Contact Prediction Results of Proteins in the Six SCOP Structure Classes.
| SCOP Class | Num | Separation >= 6 | Separation >= 12 | Separation >= 24 | |||
| Accuracy | Coverage | Accuracy | Coverage | Accuracy | Coverage | ||
| alpha | 11 | 0.24 | 0.24 | 0.17 | 0.18 | 0.11 | 0.09 |
| beta | 10 | 0.38 | 0.17 | 0.32 | 0.17 | 0.22 | 0.17 |
| a+b | 15 | 0.45 | 0.25 | 0.35 | 0.25 | 0.21 | 0.23 |
| a/b | 7 | 0.37 | 0.19 | 0.33 | 0.19 | 0.28 | 0.20 |
| small | 4 | 0.36 | 0.18 | 0.28 | 0.19 | 0.11 | 0.15 |
| coil-coil | 1 | 0.22 | 0.40 | 0.03 | 0.16 | 0.00 | -- |
| average | 48 | 0.37 | 0.21 | 0.30 | 0.20 | 0.21 | 0.19 |
Column 1 lists six structure classes. Column 2 lists the number of proteins in each class. Other columns reports the accuracy and coverage of contact predictions in each category. The statistics is computed for sequence separation >= 6, 12, and 24, respectively. The last row reports the average performance on all 48 proteins. The accuracy of a+b and a/b is slightly higher than that of beta proteins, which is in turn higher than that of alpha proteins. The performance on small proteins (mostly alpha helical) lies between proteins containing beta-sheets (a+b, a/b, and beta) and alpha helical proteins. There is only one coil-coil protein, which does not have native contacts with sequence separation >= 24.
CASP7 Results of Inter-Residue Contact Predictions of Eight Predictors.
| Separation >= 12 | Separation >= 24 | |||
| Method | Acuracy (%) | Coverage (%) | Accuracy (%) | Coverage (%) |
| SVMcon | 27.7 | 4.7 | 13.1 | 2.8 |
| BETApro | 35.4 | 5.1 | 19.7 | 3.2 |
| SAM-T06 | 20.7 | 3.5 | 18.5 | 3.9 |
| Distill | 26.4 | 2.9 | 13.7 | 1.4 |
| Possum | 15.0 | 2.3 | 21.4 | 2.6 |
| PROFcon | 12.1 | 2.0 | 8.1 | 1.6 |
| GPCPRED | 12.2 | 2.1 | 10.5 | 2.0 |
| GajdaPairings | 9.8 | 1.5 | 10.4 | 1.9 |
The eight contact map predictors are evaluated on the 13 de novo domains of CASP7. The 13 domains include (T0296, T0300, T0307, T0309, T0314, T0316 domain 2, T0319, T0347 domain 2, T0350, T0353, T0361, T0356 domain 1, T0356 domain 3).
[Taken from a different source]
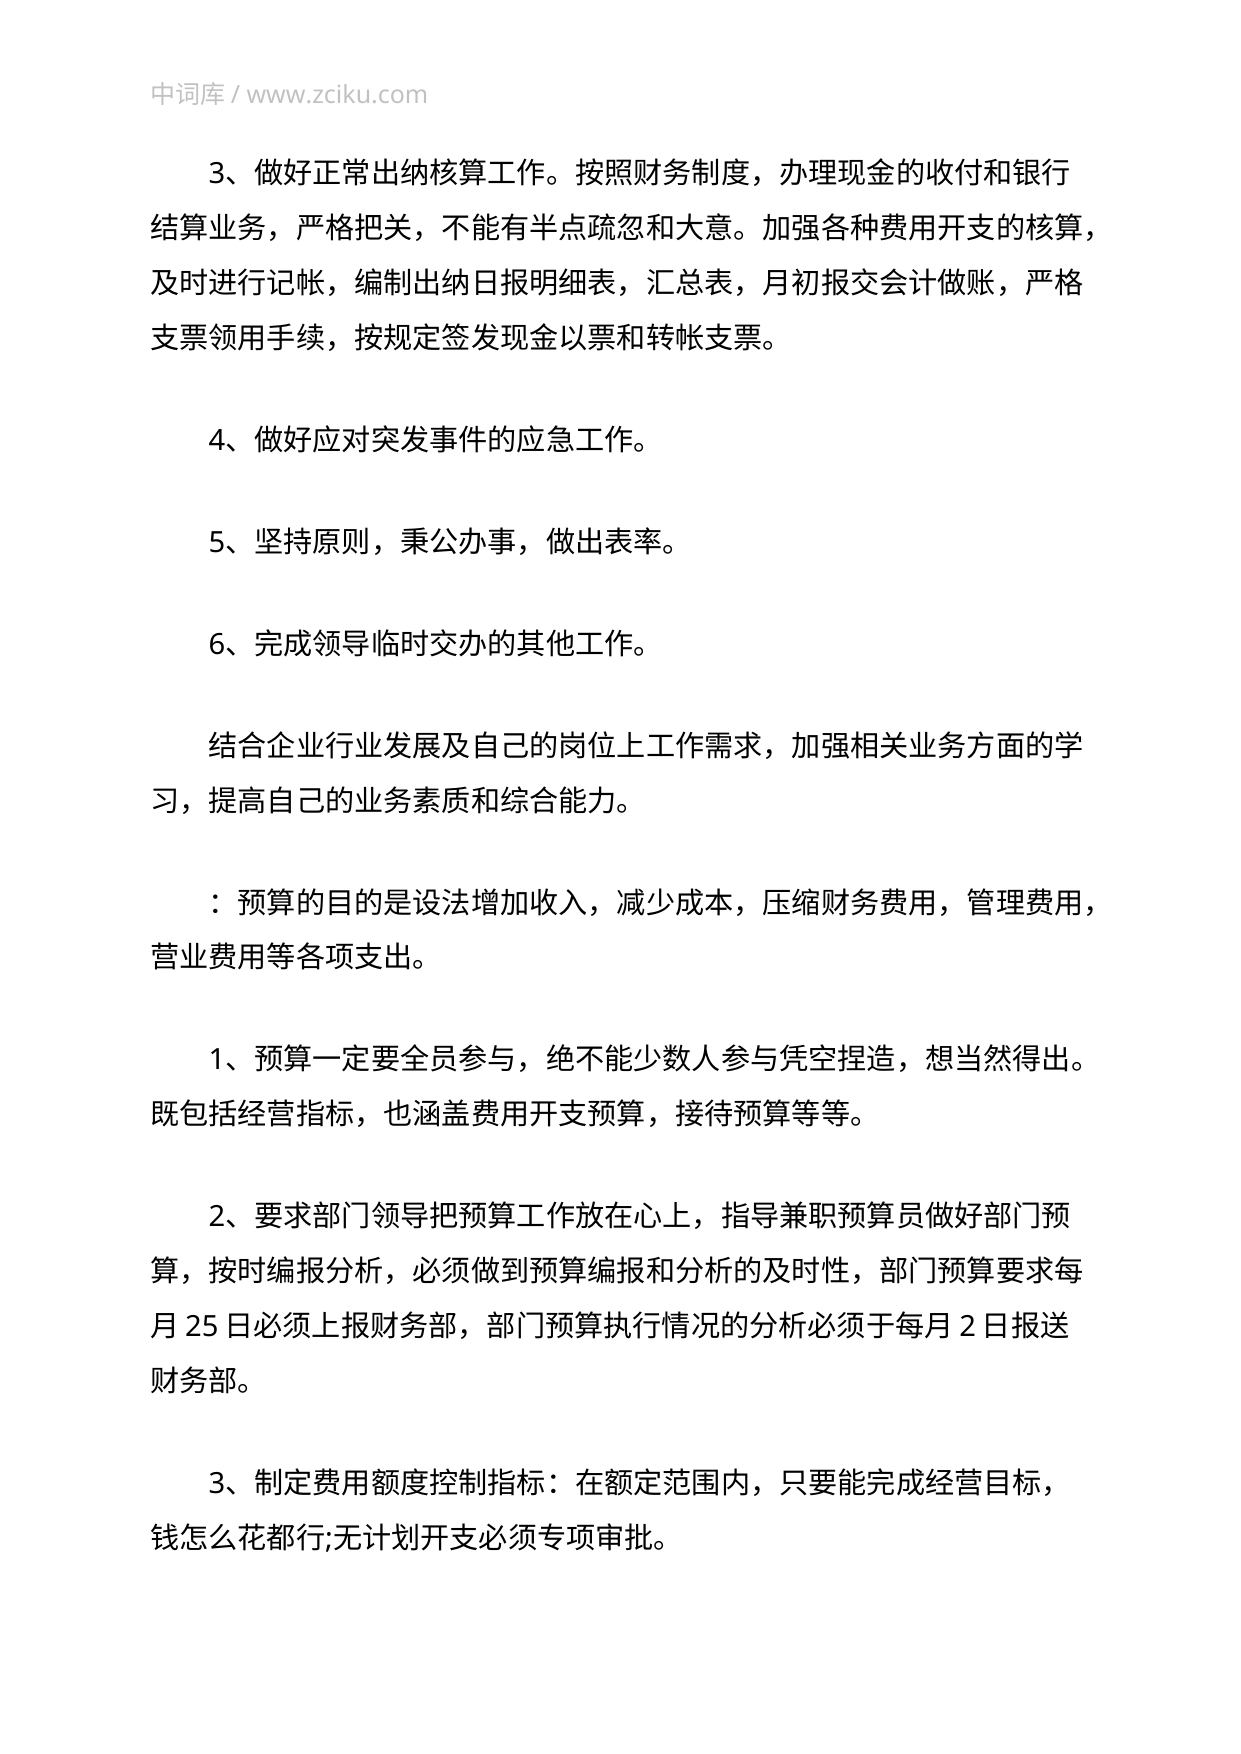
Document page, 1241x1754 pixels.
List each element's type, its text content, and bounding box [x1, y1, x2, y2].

The experimental structures of the targets and the domain classification can be found at the CASP7 web site (). The accuracy and coverage of contact predictions are evaluated at sequence separation >= 12 and >= 24, respectively. It is worth noting that PROFcon only made predictions for 11 out of 13 domains. Thus its performance can not be directly compared with other methods. Here we includes its results for completeness.